I dislike the dreams for the same reason I dislike Frodo occasionally doing something for no reason that he can explain. Granted, it's not as extreme, since the dreams don't advance the plot, while calling out "help" or whatever does, but--and I'm not sure whether I can articulate this adequately--it still feels like the author intruding to make things work, either the plot or to feed the _reader_ information. What other purpose does it serve, to have Frodo dream about Gandalf in Orthanc? He doesn't understand it, nothing happens from it, it's not thematic, it's just giving the reader an unnecessary preview.

(no subject) - kalimac, 2006-11-27 10:46 pm (UTC)(Expand)
I didn't know the underlying myth, I'd be trying to catalog what we've been told to date and what one could get out of it.

the first time I read this I of course didn't know the underlying myth, and I was trying to do exactly that. And I remember sadness. The idea that old kingdoms had been there but failed is filled with sorrow in Tolkien's delivery, and it really comes across.

The more I look at that paragraph the more I admire it.

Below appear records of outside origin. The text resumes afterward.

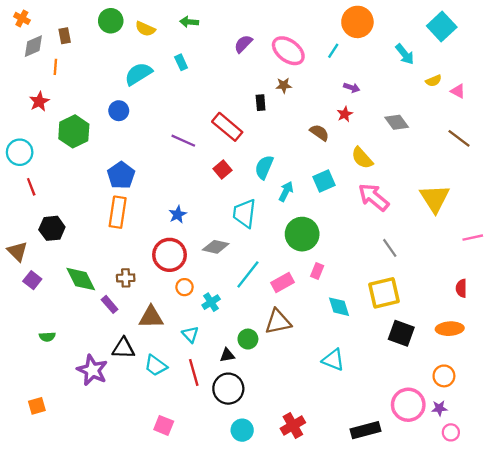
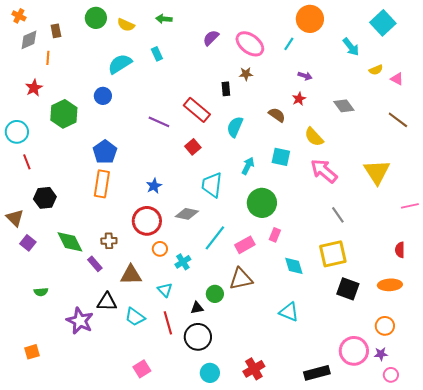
cyan semicircle: (264, 167) -> (235, 127), moved
cyan square: (324, 181) -> (281, 157), turned 36
pink square: (164, 425) -> (142, 369), turned 36

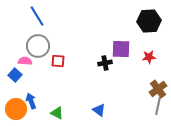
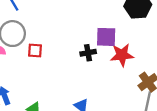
red star: (149, 57) -> (122, 55), moved, size x1.5

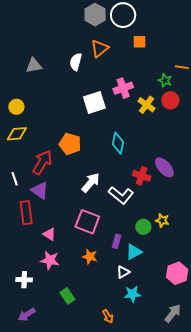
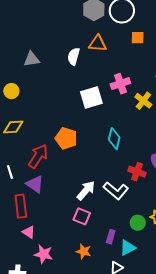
orange triangle: (100, 48) -> (98, 43), turned 42
yellow circle: (16, 107) -> (11, 91), moved
white arrow: (91, 183) -> (86, 190), moved
pink square: (87, 222) -> (82, 216), size x0.7
pink triangle: (49, 234) -> (29, 232), moved

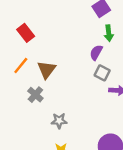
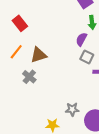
brown triangle: (46, 70) -> (39, 55), turned 36
gray star: (59, 121) -> (72, 109), moved

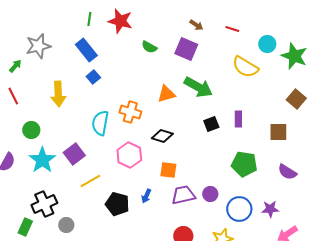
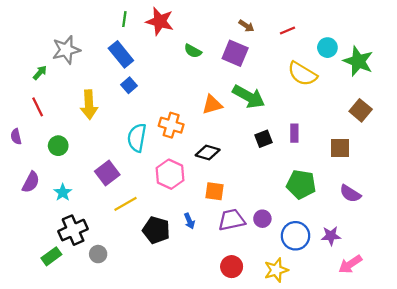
red line: (232, 29) -> (288, 30), turned -40
cyan star: (42, 160) -> (63, 192), moved, size x0.6
blue arrow: (146, 196) -> (189, 221), turned -48
green rectangle: (25, 227) -> (51, 256), turned 30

(no subject) - kalimac, 2006-11-28 12:19 am (UTC)(Expand)
I am in the midst of reading (and recommend) _At the Bottom of the Garden: A Dark History of Fairies, Hobgoblins, Nymphs, and Other Troublesome Things_ by Diane Purkiss. Her discussion of Nymphs resonates with Goldberry on a number of levelsL the beauty, the lack of overt sexuality, and the lack of any obvious story of her own. The traditional danger of becoming entangled with a nymph is that one essentially becomes "stuck in time" as they are, removed from any possibility of heroism or glory; this could easily be a description of Tom, except that he views it as not a peril, but his natural state.

Even before reading this, I'd always viewed her as very nymph-like. The epithet "River's daughter" certainly evokes that.

Hmm. That's very interesting. Is this related to the traditional time-slip of visiting Faerie proper?

(no subject) - alexx_kay, 2006-12-01 09:16 pm (UTC)(Expand)

Frodo's dream of Gandalf

I've thought for a while now that Frodo's dream of Gandalf here is easily explainable: one of the powers of the One Ring is the ability to know what's going on with all those little elvish trinkets out there. Frodo is desperately worried about Gandalf, and wondering where he is... so, unconsciously, he reaches out through the Ring to Narya and taps into Gandalf's situation report. It shows up as a dream...

Re: Frodo's dream of Gandalf

You know, except that the dream is apparently not real-time, I rather like this explanation.

It doesn't help with everything inexplicable that Frodo does, of course, but still.